Given problem: Carry on the tribunal ruling on the TDS disallowance below, picking up right after its final sentence.

+++ Text extract +++

4. Aggrieved by the assessment order, passed u/s 143(3) of the Act dated 28/12/2018, the assessee preferred an Appeal before the CIT(A). the Ld.CIT(A) vide order dated 05/09/2022 dismissed the Appeal filed by the assessee. Aggrieved by the same, the assessee preferred the Appeal on the grounds mentioned above.
5. The Ground No. 1 is general in nature which requires no adjudication. In the Ground No.2, the assessee contended that the CIT(A) has erred in sustaining the disallowance of Rs. 1,46,80,921/- u/s 40(a) (ia) of the Act made by the A.O. The Ld. Counsel for the assessee vehemently submitted that during the assessment proceedings the assessee could not file the copy of the TDS challans. However, during the appellate proceedings before the CIT(A), the assessee had filed entire copy of the TDS challan, but the Ld.CIT(A) has ignored the same while confirming the disallowance u/s 40(a) (ia) of the Act. The Ld. Counsel for the assessee drawn our attention to page No. 91 to 164 of the paper book wherein the copy of the challans along with TDS deducted and deposited have been produced. The Ld. Counsel further submitted that, the said addition sustained by the CIT(a) is erroneous and contrary to the material on record. On the other hand, the Ld. DR submitted that if the matter is restored to the file of A.O. for verifying the challans along with the TDS deducted and deposited by the assessee either the parties will not be prejudiced.
6. We have heard the parties and perused the material available on record. The assessee has produced the challan along with TDS deducted and deposited in the paper book at Page No. 91 to 164, it is also found that the Ld.CIT(A) has not verified those documents on the contrary the Ld.CIT(A) erroneously observed that “the assessee has failed to furnish all the challans” without even verifying the challans produced by the assessee. Therefore, in the above facts and circumstances we deem it fit to restore the matter to the file of the A.O. for de-novo verification to verify all the challans and the details produced by the assessee and pass appropriate order in accordance with law. Ordered Thus, the Ground No. 2 of the assessee is partly allowed for statistical purpose.

+++ Provided information +++

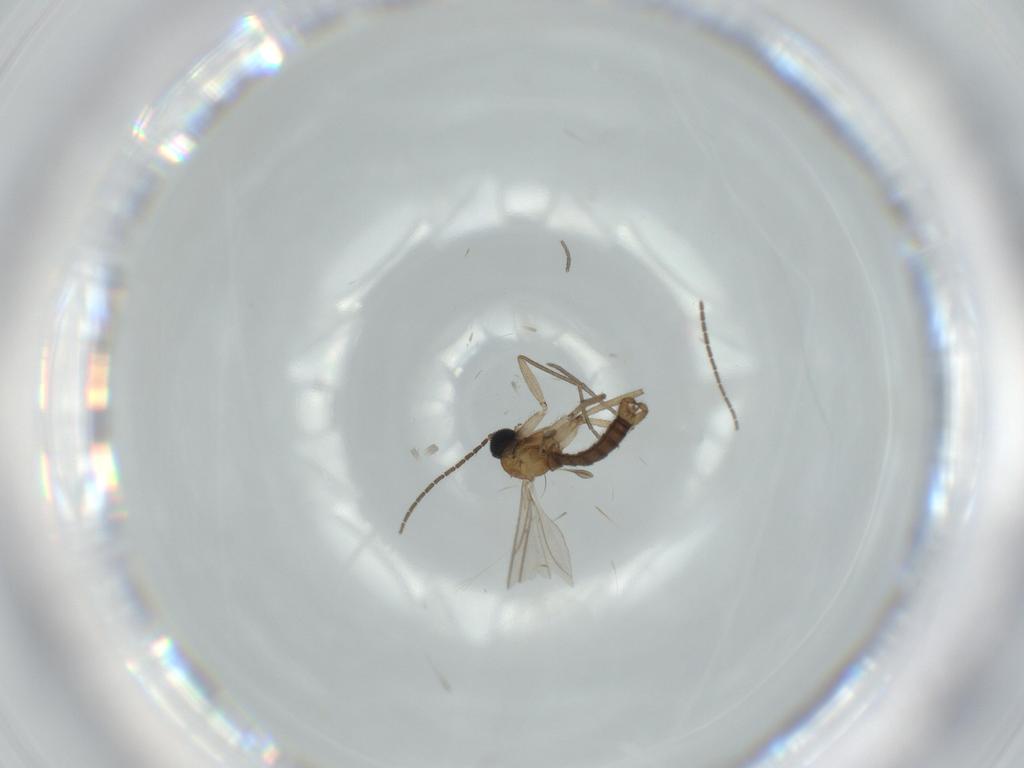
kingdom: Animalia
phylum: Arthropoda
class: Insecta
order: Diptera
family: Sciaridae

+++
+++ Provided information +++

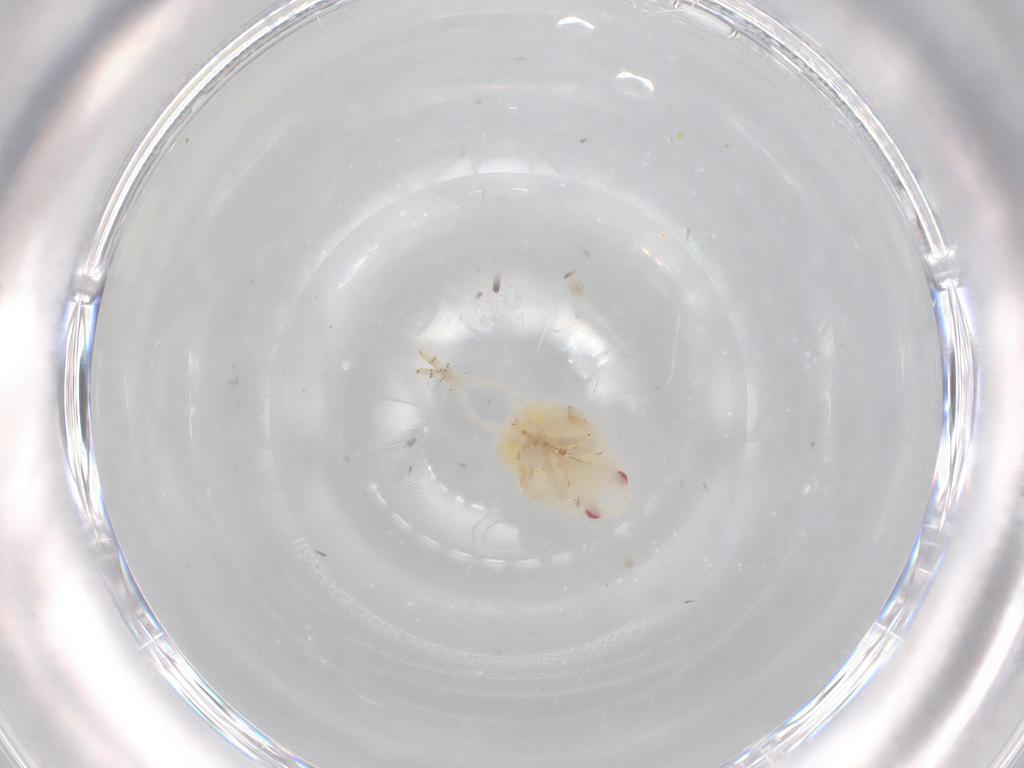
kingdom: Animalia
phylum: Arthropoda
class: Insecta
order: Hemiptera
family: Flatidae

+++
+++ Provided information +++

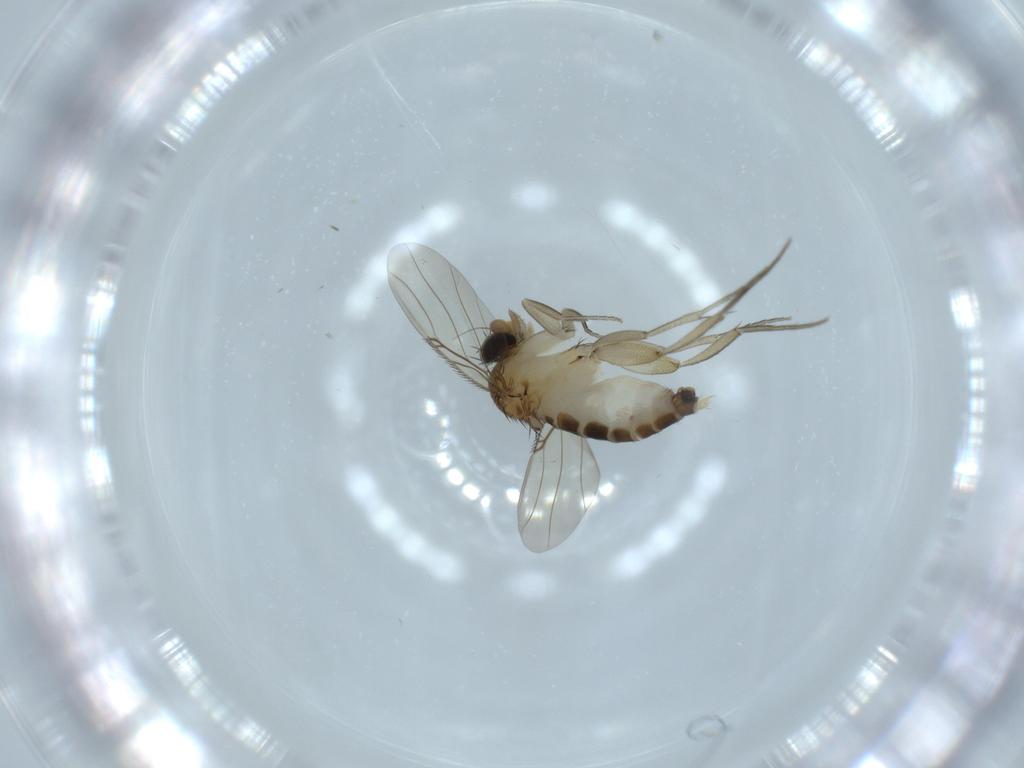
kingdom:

+++

Exercise response:
7. The Ground No. 3 is regarding disallowance of Rs. 16,27,495/- being 10% of Rs. 1,62,74,947/- claimed as maintenance of JHV Mall which was disallowed by the A.O. and the same has been upheld by the CIT(A). The Ld. counsel for the assessee submitted that the CIT(A) has erred in sustaining the disallowance ignoring the fact that Rs. 10,61,415/ – for building maintenance has been incurred during the year under consideration in the books of accounts of JHV mall and Multiplex, remaining Rs. 1,52,13,531/- related to Ramada Plaza Hotel, however, the repair and maintenance of building related to JHV Mall and Multiplex amount of Rs. 10,61,415 / -has been incurred against the CAM charges received amounting to Rs. 1,36,73,547/-. Thus, the disallowance of building repair treating the same against the rental income is highly unjustified. The Ld. Counsel also submitted that in the subsequent year i.e. Assessment Year 20 18-19 the same issue arose for consideration before the A.O. and after hearing in detail, no such disallowance has been made by the Department. Therefore, submitted that the addition made in the present Assessment Year deserves to be deleted.
8. The Ld. DR relied on the findings of the A.O. and the CIT(A) and submitted that the above grounds of Appeal of the assessee deserves to be dismissed.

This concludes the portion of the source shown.